── ФРАГМЕНТ ТЕКСТА ──

Шрифт:
Интервал:
Закладка:
Следующий заголовок, словно солнце в зените, пылает яркими лучами американо-христианской славы:
ЧИСЛО УБИТЫХ ДОСТИГЛО УЖЕ 900.
Никогда еще я так не гордился американским флагом!
Следующий заголовок сообщает, какие надежные позиции занимали наши солдаты. Он гласит:
В ЯРОСТНОЙ БИТВЕ НА ВЕРШИНЕ ГОРЫ ДАХО
НЕВОЗМОЖНО ОТЛИЧИТЬ МУЖЧИН ОТ ЖЕНЩИН.
Нагие дикари были так далеко внизу, на дне кратера-западни, что наши солдаты не могли отличить женскую грудь от маленьких мужских сосков; они были так далеко, что солдаты не могли отличить еле ковыляющего двухлетнего карапуза от темнокожего великана. Это, несомненно, наименее опасная битва, в которой когда-либо принимали участие солдаты-христиане любой национальности.
Следующий заголовок сообщает:
БОЙ ИДЕТ ЧЕТВЕРТЫЙ ДЕНЬ.
Следовательно, нашим солдатам потребовалось не полтора дня, а четыре. Это был долгий упоительный пикник, во время которого можно было сидеть сложа руки, постреливать "Золотой заповедью" в людей, мечущихся по кратеру, и мысленно сочинять письма восхищенным родным с описанием славных подвигов. Моро сражались за свою свободу тоже четыре дня, но для них это было печальное время. Каждый день они видели, как гибнут двести двадцать пять человек их соплеменников, так что ночью им было о чем горевать и кого оплакивать, причем вряд ли они утешались мыслью, что в свою очередь успели убить четверых своих врагов, а еще нескольких ранить в локти и в нос, - это им, наверное, не было известно.
Последний заголовок сообщает:
ЛЕЙТЕНАНТ ДЖОНСОН, СБРОШЕННЫЙ ВЗРЫВОМ СО СКАЛЫ,
ОТВАЖНО ВОЗГЛАВЛЯЕТ АТАКУ.
Лейтенант Джонсон просто заполняет телеграммы, начиная с самой первой. Он и его рана пронизывают их своим блеском, словно искра, пробегающая огненной змейкой по уже обуглившемуся листку бумаги. На ум невольно приходит один из недавних фарсов Гиллета{175} "Слишком много Джонсона". Судя по всему, Джонсон оказался единственным из наших раненых, чьей раной можно было хоть как-то козырнуть. Она наделала больше шуму в мире, чем любое другое событие такого же рода, с тех самых пор, как Шалтай-Болтай{175} упал со стены и разбился. Трудно сказать, что вызывает больший экстаз в официальных депешах - восхитительная рана Джонсона или девятьсот безжалостных убийств. Восторги, которые по цене полтора доллара за слово изливает Белому дому армейский штаб, находящийся в другом полушарии, зажгли ответный восторг в груди президента. Оказывается, бессмертно раненный лейтенант принимал под командой подполковника Теодора Рузвельта участие в битве при Сан-Хуан-Хилл - этом двойнике Ватерлоо{175}, - когда полковник - ныне генерал-майор - Леонард Вуд отправился в тыл за пилюлями и пропустил сражение. Президент питает слабость ко всем, кто был участником этого кровавого столкновения двух военных солнечных систем, и поэтому он, не тратя времени, послал раненому герою телеграмму: "Как вы себя чувствуете?" И получил ответ: "Благодарю, прекрасно". Историческое событие! Оно станет достоянием потомства.

───
── МАТЕРИАЛ УПРАЖНЕНИЯ ──

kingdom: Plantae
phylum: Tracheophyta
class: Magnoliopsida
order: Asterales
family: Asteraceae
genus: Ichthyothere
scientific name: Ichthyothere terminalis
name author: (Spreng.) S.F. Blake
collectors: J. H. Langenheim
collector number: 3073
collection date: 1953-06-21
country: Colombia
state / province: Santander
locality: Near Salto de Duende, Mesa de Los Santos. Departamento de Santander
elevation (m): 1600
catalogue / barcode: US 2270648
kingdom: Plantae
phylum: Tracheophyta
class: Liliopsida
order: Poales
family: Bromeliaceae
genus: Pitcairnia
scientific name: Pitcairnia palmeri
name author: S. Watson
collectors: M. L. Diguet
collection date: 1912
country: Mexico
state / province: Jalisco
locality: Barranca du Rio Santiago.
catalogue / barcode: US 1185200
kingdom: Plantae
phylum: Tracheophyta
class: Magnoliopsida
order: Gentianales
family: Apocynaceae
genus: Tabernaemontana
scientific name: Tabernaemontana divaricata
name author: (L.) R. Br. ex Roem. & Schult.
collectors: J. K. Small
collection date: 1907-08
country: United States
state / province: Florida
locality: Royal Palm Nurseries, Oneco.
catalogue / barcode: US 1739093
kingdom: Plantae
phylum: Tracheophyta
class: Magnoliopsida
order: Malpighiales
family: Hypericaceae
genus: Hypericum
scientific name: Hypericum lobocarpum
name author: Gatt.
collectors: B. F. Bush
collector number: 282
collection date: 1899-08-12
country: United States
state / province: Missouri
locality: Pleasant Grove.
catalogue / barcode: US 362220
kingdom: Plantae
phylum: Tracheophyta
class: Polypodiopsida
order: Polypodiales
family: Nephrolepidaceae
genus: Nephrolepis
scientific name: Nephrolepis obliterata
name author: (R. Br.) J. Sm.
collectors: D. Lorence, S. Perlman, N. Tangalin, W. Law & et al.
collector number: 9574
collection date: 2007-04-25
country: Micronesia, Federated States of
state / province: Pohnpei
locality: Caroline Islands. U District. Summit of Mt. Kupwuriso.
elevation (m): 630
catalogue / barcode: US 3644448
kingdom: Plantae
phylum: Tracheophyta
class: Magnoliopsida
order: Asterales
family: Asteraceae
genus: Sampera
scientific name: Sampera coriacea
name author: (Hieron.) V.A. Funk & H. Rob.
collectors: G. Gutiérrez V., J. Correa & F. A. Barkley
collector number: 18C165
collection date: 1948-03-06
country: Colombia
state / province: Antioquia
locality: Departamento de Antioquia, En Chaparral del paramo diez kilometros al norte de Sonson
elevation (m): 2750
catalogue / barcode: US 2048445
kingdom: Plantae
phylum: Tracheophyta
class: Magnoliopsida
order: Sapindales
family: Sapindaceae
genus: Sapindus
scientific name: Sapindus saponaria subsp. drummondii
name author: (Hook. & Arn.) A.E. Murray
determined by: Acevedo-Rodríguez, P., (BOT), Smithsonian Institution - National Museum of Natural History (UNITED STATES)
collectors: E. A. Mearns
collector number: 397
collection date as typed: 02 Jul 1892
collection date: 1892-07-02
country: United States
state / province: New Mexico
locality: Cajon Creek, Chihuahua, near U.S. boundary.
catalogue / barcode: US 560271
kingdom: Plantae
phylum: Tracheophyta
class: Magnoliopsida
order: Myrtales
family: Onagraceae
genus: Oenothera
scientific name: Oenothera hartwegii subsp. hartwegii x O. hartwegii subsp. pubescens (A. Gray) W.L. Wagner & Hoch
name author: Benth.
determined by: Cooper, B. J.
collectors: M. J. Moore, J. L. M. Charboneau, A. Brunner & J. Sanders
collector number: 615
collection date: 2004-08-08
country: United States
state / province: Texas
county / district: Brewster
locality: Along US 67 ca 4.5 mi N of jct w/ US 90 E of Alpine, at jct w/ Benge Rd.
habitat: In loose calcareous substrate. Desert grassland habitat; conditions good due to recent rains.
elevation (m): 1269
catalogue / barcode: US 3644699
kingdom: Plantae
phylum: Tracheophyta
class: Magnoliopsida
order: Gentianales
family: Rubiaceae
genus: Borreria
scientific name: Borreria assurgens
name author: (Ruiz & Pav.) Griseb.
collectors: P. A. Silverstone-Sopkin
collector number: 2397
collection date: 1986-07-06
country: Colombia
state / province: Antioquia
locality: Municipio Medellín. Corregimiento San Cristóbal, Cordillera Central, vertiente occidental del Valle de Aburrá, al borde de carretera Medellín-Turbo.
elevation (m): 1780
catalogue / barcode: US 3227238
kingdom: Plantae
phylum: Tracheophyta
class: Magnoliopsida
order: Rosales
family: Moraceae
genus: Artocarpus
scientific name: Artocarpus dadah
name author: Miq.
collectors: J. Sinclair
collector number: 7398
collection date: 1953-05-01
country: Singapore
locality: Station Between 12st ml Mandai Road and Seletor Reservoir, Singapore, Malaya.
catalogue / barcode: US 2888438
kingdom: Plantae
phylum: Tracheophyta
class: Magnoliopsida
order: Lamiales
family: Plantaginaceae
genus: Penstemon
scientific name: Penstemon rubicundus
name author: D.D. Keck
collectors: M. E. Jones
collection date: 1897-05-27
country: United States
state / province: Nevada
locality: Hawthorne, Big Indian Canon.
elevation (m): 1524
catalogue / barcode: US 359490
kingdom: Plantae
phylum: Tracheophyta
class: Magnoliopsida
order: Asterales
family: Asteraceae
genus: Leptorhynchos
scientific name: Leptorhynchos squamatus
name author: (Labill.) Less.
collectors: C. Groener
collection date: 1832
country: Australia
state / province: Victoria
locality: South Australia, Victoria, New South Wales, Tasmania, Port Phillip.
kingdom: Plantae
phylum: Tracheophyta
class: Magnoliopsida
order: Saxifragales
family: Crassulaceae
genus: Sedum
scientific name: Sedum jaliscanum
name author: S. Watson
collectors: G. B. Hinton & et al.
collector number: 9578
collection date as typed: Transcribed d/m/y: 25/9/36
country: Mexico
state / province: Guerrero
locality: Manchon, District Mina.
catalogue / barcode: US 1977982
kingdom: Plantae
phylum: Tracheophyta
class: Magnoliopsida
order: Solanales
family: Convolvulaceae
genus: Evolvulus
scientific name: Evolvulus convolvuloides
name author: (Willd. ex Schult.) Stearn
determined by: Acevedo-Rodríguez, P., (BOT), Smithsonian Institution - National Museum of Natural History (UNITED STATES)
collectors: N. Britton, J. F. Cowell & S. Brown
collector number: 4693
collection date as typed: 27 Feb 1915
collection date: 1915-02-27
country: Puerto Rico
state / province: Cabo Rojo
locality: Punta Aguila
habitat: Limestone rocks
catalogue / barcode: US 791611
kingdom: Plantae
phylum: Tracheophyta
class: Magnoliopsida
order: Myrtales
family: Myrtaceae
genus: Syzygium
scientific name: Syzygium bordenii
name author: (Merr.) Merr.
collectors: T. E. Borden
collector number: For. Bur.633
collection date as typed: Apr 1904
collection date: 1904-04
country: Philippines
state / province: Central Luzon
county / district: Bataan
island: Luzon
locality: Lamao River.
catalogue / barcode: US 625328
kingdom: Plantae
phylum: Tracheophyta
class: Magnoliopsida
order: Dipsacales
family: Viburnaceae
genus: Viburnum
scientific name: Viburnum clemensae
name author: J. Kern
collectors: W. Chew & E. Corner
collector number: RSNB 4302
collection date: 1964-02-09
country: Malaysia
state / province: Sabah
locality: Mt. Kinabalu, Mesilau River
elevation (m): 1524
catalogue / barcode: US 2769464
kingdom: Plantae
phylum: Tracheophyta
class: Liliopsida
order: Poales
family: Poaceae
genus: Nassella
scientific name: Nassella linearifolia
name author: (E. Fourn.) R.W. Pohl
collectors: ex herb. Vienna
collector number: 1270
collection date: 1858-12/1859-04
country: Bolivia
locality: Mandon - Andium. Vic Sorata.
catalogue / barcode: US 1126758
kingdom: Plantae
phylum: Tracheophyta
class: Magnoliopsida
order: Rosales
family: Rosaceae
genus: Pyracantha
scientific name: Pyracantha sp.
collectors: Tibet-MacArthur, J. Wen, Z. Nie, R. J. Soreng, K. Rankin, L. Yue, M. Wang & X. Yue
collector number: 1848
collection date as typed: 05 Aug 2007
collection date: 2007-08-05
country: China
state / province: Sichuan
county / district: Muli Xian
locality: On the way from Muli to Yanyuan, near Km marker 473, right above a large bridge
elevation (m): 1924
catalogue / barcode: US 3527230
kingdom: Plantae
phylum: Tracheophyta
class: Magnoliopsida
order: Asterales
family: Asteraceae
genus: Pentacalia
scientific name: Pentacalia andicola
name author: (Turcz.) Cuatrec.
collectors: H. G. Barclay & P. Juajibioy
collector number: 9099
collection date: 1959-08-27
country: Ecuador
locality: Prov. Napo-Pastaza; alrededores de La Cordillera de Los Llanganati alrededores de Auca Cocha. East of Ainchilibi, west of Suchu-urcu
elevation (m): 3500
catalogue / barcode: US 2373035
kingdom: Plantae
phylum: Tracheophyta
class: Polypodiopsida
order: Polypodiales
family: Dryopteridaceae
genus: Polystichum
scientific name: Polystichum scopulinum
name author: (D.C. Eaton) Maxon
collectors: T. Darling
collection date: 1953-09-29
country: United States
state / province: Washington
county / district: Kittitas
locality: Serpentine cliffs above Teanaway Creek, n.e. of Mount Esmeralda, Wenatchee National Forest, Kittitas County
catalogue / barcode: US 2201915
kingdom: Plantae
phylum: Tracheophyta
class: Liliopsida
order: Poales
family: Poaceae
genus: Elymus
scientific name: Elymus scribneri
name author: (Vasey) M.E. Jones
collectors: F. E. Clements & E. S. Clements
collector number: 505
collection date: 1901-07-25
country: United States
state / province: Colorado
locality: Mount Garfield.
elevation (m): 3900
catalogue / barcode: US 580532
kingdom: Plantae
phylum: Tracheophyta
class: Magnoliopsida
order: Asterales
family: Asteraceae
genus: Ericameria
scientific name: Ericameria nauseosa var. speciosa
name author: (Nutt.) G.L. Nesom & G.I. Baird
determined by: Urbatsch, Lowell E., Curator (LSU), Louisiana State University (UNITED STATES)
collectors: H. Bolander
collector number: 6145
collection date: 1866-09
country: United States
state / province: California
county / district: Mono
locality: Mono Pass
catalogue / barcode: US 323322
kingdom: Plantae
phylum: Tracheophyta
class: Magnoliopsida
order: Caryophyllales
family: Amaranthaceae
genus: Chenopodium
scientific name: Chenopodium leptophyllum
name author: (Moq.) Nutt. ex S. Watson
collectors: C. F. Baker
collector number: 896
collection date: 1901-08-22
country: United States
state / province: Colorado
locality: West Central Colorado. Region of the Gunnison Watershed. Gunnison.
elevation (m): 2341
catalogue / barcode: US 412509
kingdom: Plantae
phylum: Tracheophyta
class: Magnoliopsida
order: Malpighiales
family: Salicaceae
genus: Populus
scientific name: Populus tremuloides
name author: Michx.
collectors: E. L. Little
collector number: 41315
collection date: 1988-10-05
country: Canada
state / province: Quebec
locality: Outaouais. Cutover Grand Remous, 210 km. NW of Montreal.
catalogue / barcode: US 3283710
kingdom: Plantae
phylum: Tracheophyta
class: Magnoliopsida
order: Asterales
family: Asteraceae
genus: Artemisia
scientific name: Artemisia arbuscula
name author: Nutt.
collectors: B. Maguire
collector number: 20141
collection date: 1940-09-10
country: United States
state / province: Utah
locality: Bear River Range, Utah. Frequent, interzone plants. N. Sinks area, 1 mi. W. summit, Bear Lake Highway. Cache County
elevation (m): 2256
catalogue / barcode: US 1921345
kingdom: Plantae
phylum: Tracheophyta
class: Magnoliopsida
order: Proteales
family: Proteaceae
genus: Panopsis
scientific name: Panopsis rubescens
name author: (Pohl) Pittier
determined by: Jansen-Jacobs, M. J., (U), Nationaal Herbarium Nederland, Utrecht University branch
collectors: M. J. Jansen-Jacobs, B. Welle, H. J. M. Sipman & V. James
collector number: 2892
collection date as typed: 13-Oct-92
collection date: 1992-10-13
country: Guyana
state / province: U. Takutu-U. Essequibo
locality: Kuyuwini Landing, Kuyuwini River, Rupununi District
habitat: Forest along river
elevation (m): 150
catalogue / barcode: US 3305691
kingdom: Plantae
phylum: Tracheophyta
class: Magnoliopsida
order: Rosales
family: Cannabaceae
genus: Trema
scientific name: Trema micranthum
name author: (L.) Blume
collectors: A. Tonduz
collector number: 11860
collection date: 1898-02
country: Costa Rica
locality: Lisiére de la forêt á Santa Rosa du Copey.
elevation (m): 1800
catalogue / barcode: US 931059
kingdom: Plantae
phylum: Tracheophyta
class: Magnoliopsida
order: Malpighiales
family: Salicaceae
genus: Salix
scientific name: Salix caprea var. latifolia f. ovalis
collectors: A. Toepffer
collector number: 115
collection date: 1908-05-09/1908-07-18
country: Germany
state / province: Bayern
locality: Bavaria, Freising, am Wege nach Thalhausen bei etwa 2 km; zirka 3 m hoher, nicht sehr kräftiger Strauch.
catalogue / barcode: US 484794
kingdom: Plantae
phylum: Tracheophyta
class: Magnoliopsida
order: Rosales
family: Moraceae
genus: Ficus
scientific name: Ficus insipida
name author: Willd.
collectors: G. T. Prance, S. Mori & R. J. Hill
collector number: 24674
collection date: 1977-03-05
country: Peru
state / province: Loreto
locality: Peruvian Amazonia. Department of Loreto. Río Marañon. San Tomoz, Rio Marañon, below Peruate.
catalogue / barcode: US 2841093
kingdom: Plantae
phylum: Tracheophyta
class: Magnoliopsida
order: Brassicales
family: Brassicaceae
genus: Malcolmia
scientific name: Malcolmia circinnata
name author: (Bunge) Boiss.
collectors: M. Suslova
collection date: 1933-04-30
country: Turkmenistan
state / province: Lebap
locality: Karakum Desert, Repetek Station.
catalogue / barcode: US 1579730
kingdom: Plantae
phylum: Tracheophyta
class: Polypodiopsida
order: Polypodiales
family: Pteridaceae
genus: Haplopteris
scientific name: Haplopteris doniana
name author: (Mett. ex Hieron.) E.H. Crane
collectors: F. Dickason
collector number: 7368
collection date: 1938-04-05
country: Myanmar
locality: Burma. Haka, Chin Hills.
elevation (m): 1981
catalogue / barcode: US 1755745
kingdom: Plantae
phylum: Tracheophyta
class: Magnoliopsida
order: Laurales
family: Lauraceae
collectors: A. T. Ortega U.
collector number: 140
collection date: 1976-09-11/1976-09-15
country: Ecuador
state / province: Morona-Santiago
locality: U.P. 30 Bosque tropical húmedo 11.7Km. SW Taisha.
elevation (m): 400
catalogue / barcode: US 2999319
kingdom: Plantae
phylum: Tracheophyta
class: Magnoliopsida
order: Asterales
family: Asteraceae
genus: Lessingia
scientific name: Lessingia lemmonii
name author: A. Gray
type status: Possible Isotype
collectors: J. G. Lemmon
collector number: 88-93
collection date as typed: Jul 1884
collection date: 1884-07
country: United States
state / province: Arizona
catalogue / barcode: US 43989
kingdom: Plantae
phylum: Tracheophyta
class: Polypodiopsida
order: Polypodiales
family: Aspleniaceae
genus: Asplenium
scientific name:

───

> КОРОТКАЯ ЗАДАЧА A
Перечислите все газетные заголовки, которые приводятся в тексте о битве на горе Дахо.
> КОРОТКАЯ ЗАДАЧА B
Перепишите строки записей от строки с "genus: Nephrolepis" до строки с "country: Micronesia, Federated States of" включительно, заменив "collection date" на "date collected". Остальное не меняйте.

> ПОЛНЫЙ ОТВЕТ A
1. ЧИСЛО УБИТЫХ ДОСТИГЛО УЖЕ 900.
2. В ЯРОСТНОЙ БИТВЕ НА ВЕРШИНЕ ГОРЫ ДАХО НЕВОЗМОЖНО ОТЛИЧИТЬ МУЖЧИН ОТ ЖЕНЩИН.
3. БОЙ ИДЕТ ЧЕТВЕРТЫЙ ДЕНЬ.
4. ЛЕЙТЕНАНТ ДЖОНСОН, СБРОШЕННЫЙ ВЗРЫВОМ СО СКАЛЫ, ОТВАЖНО ВОЗГЛАВЛЯЕТ АТАКУ.

> ПОЛНЫЙ ОТВЕТ B
genus: Nephrolepis
scientific name: Nephrolepis obliterata
name author: (R. Br.) J. Sm.
collectors: D. Lorence, S. Perlman, N. Tangalin, W. Law & et al.
collector number: 9574
date collected: 2007-04-25
country: Micronesia, Federated States of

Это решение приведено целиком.